The procurement minister said Pfizer believes that the company can “catch up” and by the end of March and deliver the total committed doses for the first quarter of the year.

“This is unfortunate however such delays and issues are to be expected when global supply chains are stretched well beyond their limits,” Anand said.

Prime Minister Justin Trudeau said it is important that Canadians are informed of challenges with vaccine procurement as they come up.

“This is a challenge but we knew these types of challenges would happen with a global effort like this,” Trudeau said.

In terms of how much notice the Canadians government received about Pfizer’s expansion to its manufacturing capacity, Maj.-Gen. Fortin confirmed the impact on Canada’s shipments of COVID-19 vaccines was only revealed Friday morning.

“We knew that they wanted and they needed to upgrade, scale up their production line in Europe, what that meant and when that was going to impact, if it was going to impact the production and the shipments to Canada, that was unknown,” Maj.-Gen.
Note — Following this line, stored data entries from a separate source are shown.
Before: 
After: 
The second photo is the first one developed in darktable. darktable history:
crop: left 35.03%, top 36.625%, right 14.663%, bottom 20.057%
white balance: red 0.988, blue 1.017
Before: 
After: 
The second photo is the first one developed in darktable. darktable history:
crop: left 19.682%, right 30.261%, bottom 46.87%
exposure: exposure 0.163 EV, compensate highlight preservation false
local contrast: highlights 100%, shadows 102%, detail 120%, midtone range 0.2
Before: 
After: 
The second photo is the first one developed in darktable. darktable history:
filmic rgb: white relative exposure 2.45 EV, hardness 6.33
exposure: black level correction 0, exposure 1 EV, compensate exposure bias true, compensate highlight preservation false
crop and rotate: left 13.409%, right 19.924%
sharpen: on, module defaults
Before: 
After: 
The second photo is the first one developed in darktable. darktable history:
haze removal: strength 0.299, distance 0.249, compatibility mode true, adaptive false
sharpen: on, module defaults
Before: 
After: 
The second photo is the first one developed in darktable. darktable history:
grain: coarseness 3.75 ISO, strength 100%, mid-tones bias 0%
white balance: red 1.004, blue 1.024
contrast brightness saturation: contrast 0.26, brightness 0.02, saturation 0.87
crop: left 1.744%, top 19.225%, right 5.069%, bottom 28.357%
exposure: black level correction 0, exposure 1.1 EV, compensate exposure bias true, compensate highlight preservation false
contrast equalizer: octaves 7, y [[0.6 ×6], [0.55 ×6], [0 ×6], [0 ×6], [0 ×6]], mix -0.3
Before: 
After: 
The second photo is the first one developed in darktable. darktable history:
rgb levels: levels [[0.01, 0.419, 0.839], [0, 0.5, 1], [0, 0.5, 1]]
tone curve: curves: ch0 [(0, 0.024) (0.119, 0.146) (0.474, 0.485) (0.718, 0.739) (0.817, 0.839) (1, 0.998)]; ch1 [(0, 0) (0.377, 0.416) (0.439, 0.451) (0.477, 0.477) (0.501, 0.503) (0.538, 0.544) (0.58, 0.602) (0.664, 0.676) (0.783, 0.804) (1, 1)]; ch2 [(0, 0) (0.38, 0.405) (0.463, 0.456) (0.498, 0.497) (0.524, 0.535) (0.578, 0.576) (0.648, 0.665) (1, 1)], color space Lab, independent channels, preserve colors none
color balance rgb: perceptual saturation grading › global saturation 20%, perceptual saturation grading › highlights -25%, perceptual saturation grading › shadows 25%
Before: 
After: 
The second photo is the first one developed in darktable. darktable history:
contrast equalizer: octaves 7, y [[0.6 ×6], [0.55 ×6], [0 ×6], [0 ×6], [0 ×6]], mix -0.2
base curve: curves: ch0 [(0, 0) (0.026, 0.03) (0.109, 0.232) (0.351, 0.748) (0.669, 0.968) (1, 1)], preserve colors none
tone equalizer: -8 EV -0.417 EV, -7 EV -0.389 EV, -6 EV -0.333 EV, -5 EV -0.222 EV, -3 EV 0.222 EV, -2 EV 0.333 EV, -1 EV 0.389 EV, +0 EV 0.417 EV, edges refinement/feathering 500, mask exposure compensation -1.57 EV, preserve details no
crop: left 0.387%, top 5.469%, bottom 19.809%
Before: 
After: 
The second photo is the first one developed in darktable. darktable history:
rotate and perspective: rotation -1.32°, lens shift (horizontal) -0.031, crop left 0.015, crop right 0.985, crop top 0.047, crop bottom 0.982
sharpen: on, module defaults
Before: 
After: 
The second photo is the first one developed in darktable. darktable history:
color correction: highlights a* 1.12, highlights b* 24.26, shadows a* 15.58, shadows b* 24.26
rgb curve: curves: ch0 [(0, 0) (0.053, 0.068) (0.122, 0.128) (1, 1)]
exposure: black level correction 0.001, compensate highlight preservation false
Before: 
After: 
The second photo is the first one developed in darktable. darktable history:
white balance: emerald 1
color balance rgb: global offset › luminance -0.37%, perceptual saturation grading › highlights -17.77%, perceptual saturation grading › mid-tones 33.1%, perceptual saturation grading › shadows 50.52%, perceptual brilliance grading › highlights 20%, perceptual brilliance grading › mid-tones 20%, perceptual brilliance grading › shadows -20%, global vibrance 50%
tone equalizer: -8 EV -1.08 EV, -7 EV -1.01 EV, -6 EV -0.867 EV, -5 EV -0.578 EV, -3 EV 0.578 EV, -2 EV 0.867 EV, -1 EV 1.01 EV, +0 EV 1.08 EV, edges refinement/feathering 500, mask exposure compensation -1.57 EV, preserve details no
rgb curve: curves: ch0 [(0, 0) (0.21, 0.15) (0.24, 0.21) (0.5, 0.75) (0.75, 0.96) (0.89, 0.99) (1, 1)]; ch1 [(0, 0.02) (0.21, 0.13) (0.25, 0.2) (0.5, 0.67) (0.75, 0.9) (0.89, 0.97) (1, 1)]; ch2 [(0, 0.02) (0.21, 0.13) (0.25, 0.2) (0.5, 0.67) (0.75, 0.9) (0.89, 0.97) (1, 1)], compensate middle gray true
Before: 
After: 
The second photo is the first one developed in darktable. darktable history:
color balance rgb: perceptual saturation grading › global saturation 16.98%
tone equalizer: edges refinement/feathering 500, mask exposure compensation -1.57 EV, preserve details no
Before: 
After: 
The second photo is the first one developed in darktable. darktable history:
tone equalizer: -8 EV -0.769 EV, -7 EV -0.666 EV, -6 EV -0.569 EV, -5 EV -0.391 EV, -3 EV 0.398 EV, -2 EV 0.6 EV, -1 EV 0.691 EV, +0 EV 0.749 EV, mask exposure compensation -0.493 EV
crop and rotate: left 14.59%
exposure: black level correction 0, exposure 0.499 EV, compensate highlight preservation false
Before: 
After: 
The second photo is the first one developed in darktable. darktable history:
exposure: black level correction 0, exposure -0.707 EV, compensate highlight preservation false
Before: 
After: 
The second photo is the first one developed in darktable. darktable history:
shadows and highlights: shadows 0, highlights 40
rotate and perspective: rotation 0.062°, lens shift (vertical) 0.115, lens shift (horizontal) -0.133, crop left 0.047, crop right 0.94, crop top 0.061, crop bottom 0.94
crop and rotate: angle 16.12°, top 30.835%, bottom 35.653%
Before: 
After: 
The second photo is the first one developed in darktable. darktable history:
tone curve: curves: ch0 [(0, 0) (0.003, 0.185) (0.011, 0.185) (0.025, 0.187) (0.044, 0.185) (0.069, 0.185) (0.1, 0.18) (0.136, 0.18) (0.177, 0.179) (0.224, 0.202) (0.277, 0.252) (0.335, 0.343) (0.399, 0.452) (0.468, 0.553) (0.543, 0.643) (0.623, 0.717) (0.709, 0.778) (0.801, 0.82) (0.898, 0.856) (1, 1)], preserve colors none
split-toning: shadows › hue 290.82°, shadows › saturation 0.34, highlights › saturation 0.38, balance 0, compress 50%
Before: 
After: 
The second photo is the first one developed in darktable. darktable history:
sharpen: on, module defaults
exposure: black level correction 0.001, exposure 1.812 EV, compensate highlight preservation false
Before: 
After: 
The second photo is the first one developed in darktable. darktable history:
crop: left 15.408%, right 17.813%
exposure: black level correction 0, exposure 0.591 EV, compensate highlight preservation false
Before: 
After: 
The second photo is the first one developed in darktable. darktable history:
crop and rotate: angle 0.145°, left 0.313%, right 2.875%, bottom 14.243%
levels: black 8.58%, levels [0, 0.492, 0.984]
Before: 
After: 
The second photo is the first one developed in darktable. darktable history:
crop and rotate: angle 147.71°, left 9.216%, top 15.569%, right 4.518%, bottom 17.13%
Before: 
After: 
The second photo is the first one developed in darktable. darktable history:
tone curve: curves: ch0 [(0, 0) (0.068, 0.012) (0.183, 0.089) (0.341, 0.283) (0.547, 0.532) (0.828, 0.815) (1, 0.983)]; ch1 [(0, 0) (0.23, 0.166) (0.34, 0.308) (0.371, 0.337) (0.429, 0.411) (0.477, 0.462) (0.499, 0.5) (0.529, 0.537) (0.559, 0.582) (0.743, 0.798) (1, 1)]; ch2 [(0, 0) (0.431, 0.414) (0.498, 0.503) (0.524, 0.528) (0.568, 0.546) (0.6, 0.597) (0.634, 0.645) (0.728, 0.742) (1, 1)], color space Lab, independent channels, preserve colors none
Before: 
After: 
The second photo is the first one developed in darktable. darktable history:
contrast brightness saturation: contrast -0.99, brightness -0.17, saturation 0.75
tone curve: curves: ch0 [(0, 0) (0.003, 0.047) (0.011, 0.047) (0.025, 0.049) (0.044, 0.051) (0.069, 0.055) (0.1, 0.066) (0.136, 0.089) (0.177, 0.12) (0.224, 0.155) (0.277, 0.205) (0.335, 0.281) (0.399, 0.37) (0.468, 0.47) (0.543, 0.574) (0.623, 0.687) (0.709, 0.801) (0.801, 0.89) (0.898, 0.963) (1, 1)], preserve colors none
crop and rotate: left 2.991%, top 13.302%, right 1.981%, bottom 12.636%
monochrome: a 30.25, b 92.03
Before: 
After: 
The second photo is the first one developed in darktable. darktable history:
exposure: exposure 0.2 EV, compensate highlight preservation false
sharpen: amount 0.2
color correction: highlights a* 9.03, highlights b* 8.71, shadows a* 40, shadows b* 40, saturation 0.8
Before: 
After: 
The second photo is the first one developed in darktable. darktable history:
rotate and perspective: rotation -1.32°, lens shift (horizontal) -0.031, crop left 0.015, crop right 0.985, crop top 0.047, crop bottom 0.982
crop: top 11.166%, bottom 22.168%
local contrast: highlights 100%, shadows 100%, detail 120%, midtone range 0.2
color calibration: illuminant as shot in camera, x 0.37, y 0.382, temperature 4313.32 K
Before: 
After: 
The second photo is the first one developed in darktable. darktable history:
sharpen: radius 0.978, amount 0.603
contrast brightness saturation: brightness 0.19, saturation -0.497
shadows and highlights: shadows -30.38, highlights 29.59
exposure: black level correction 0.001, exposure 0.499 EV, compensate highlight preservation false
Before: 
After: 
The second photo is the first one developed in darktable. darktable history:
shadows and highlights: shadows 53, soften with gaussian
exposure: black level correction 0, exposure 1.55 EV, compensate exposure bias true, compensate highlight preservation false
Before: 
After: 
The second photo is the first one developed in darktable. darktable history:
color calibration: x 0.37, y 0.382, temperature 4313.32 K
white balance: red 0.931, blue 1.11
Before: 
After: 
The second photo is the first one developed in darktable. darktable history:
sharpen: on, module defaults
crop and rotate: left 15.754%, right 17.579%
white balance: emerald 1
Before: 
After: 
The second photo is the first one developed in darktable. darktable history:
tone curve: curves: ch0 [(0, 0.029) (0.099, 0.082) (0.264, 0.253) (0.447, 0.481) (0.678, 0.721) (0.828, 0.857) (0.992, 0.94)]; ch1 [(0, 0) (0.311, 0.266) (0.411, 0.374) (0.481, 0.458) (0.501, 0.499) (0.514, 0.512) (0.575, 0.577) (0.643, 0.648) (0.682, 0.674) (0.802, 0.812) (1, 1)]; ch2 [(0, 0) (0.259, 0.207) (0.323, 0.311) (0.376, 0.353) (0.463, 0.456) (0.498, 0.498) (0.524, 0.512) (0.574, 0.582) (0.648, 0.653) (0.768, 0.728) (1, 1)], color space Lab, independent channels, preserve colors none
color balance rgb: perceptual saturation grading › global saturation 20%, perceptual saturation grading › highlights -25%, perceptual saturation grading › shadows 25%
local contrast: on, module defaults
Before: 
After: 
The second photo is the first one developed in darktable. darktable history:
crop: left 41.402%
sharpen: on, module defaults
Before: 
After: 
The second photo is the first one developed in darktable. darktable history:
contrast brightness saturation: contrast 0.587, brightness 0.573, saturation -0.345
Fortin said.

“They contemplated a number of different options,...Pfizer made the decision to take the option that they took and we learned of the news early this morning, and we shared that through the various tables to all our partners today.”

In terms of how this will impact vaccine administration in each province, Minister of Health Patty Hajdu maintained that vaccine doses should continue to be administered as close to the manufacturers requirements as possible, which is 21 days apart between the two doses of the Pfizer-BioNTech vaccine.

On Thursday, it was announced that the National Advisory Committee on Immunization (NACI) has determined that the time between the two doses of the Pfizer-BioNTech and Moderna COVID-19 vaccines could be extended, up to 42 days.